You can't say that! Old car ads part 4
Part four of our old car ad shockers
We wind back the clock and trawl through more ads from years gone by. Some are great. Some are toe-curlingly awful but very few of them would work today.
The lazy what? We’re having a bit of trouble with this concept. The flabby rocket? The slovenly meteor? The obese bullet? The chronically demotivated sex missile? Let’s just say that the brainstorming session for this Vauxhall Ventora ad pitch must have been a blast. The top gear flexibility for town traffic driving has us at a bit of a loss though.

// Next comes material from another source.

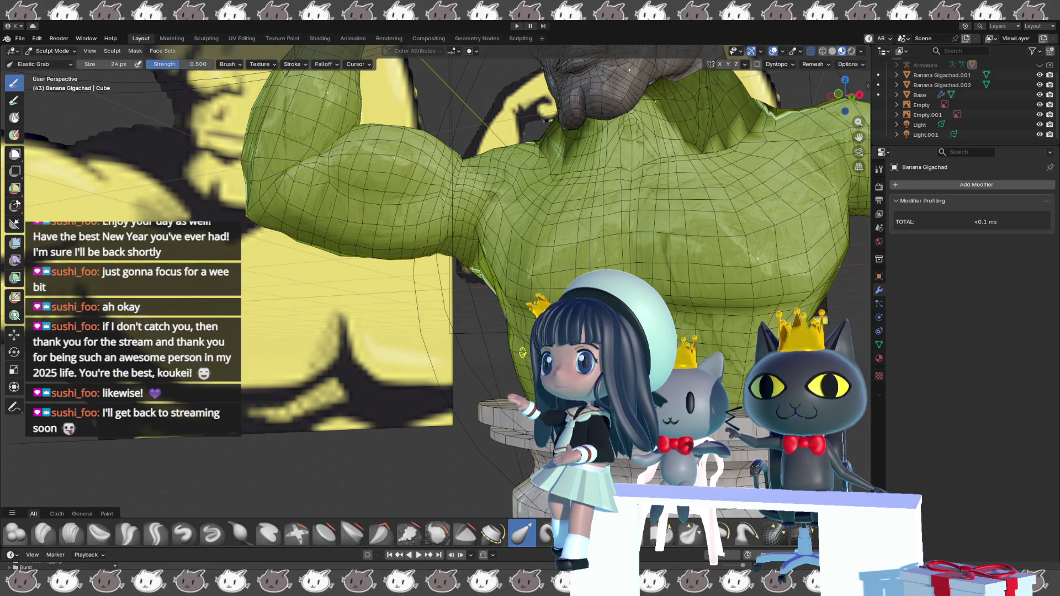
mouse_move(515, 362)
middle_down()
mouse_move(526, 353)
mouse_move(510, 345)
middle_up()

Given the advertising watchdogs’ determination to stamp down on any promotion that seems to be promoting furious driving, we love an ad like this that features the BMW 2002 looming large in the rear view, clearly letting everything hang out. Interesting how the ad quotes 0-50mph times too. Wonder when that disappeared?

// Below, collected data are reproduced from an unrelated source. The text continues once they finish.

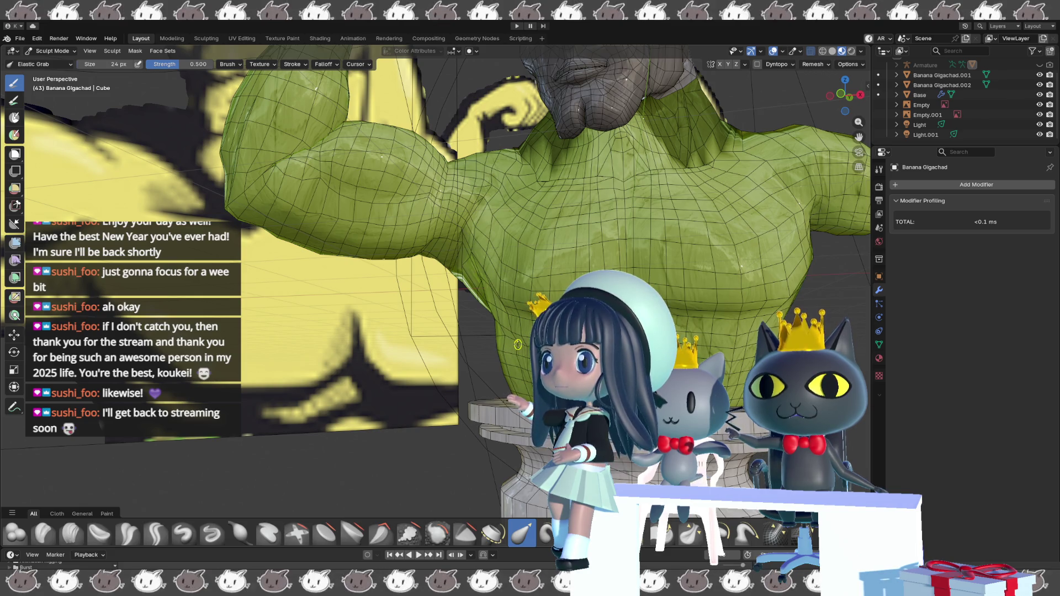
middle_drag(514, 345, 511, 368)
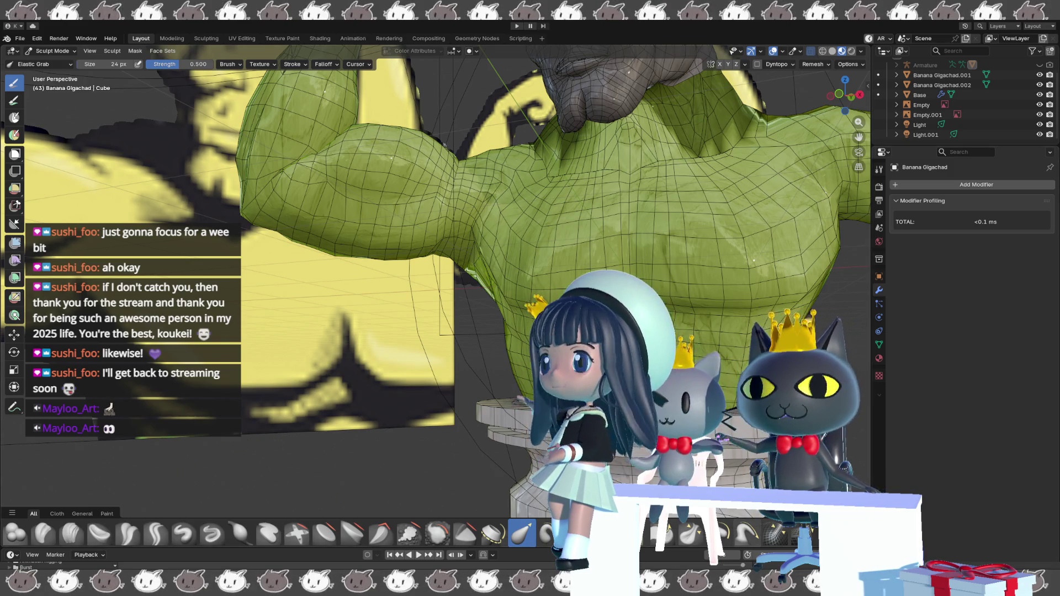
- Inspect the chest and flexed arm up close, including from below
scroll(436, 254, down, 3)
scroll(436, 253, up, 4)
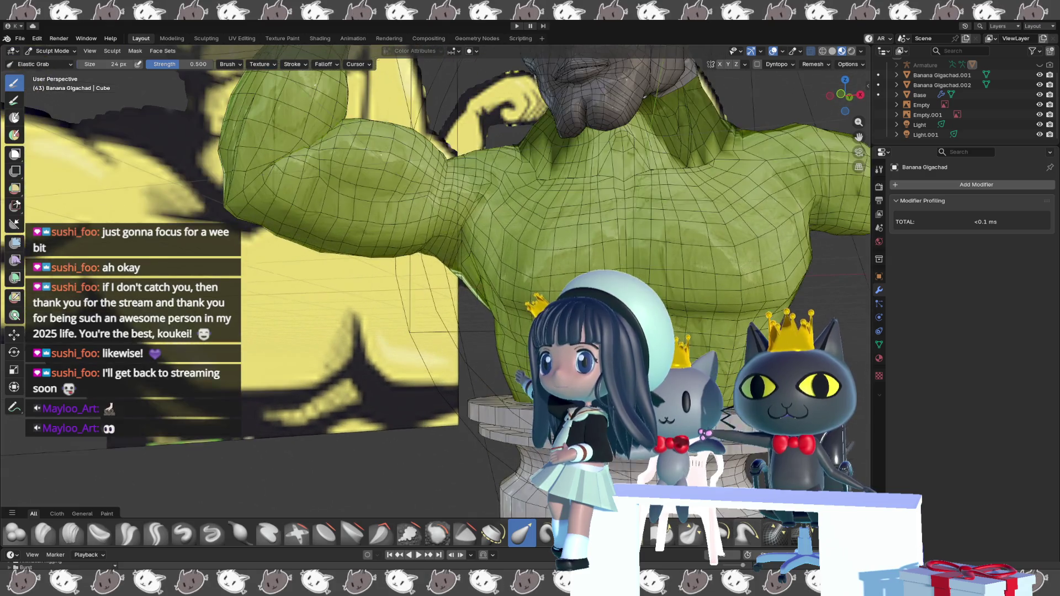
scroll(436, 254, up, 2)
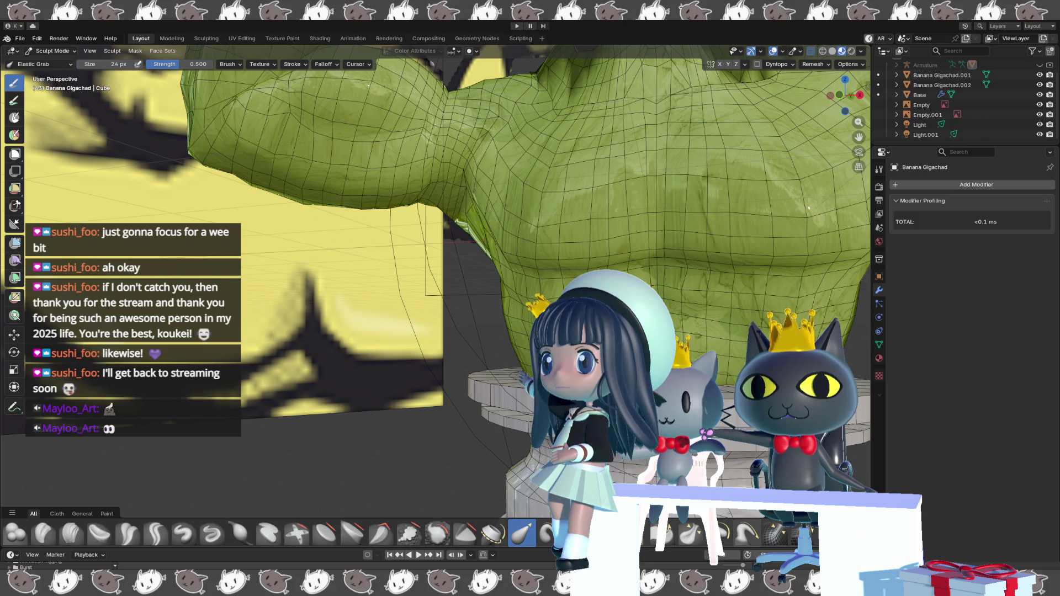
middle_drag(436, 254, 444, 251)
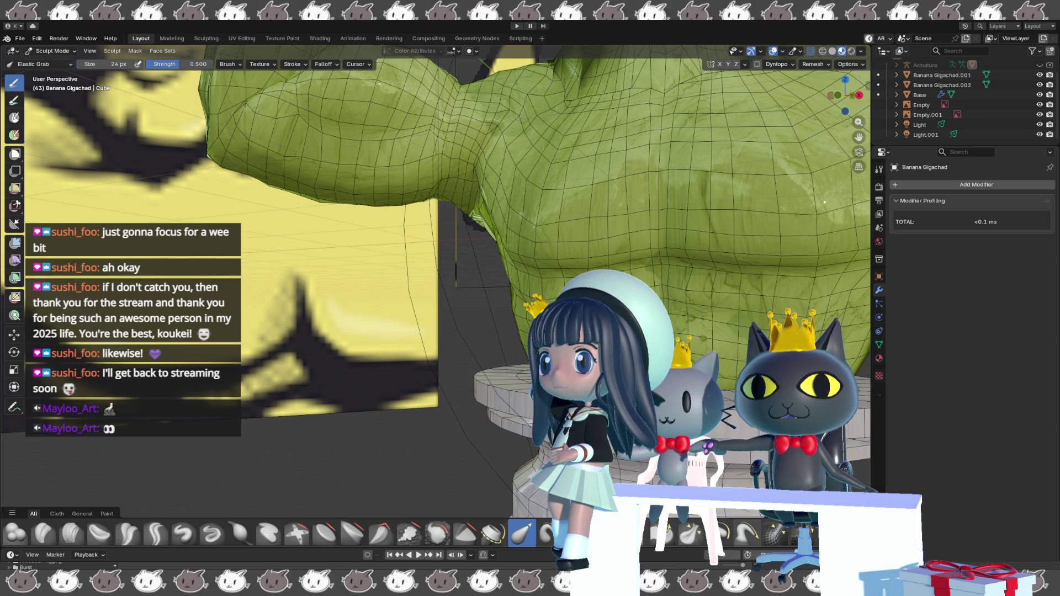
mouse_move(441, 276)
middle_down()
mouse_move(469, 276)
mouse_move(442, 276)
middle_up()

Logic would appear to have little to do with the purchase of a Reliant three wheeler. Expediency would be a more pressing reason, given that they were largely bought by British drivers unable to pass a driving test and who could legally drive them on a bike licence. We’re informed in this ad that because they’re glass fibre, Reliants will never rust. Drive one over an inspection pit and check the underside though!

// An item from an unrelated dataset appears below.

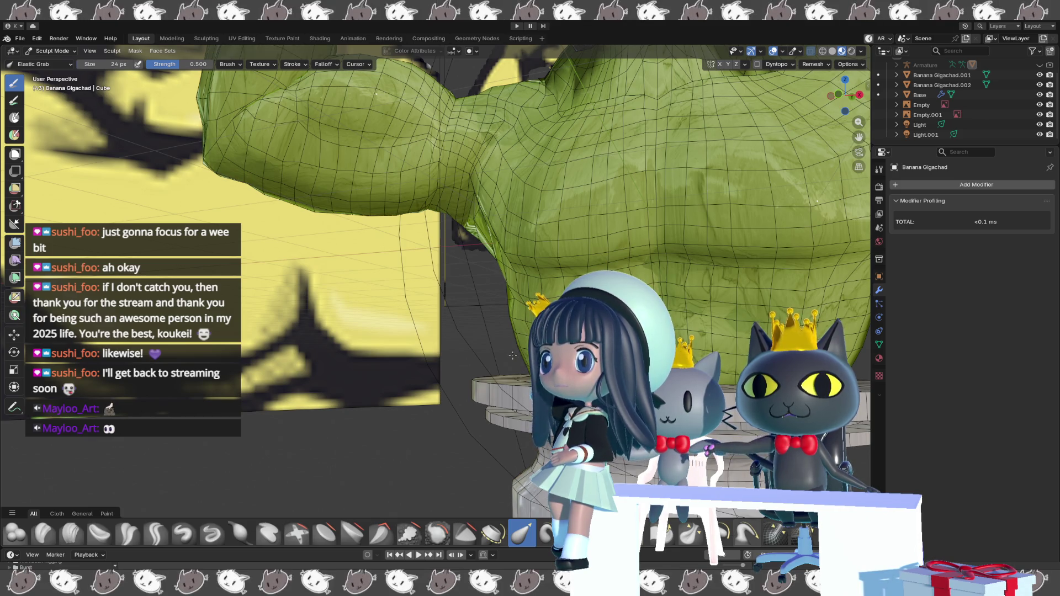
middle_drag(497, 276, 464, 276)
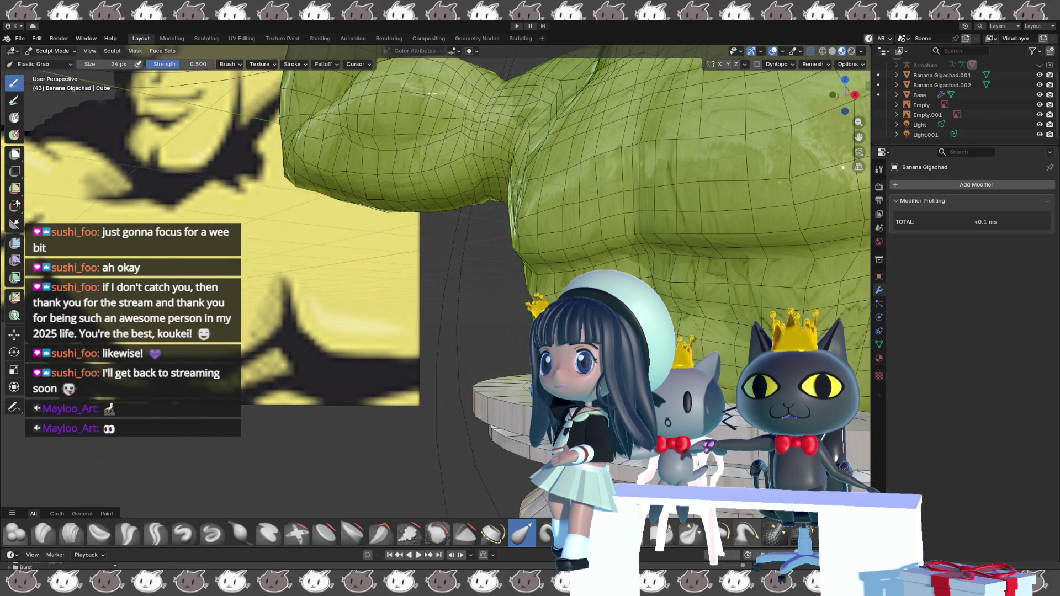
middle_drag(519, 359, 504, 358)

Right. Must stress end user benefits. "This vehicle has greater power because it has a new suction and exhaust branch, double carburator with new engine control levers…rectangular headlight with a possibility of quick adjustment of height of light rays." It’s hard to refuse. Capping it off with a picture that looks as if the owner is pushing the car only adds to the appeal of these agricultural Yugoslavian confections.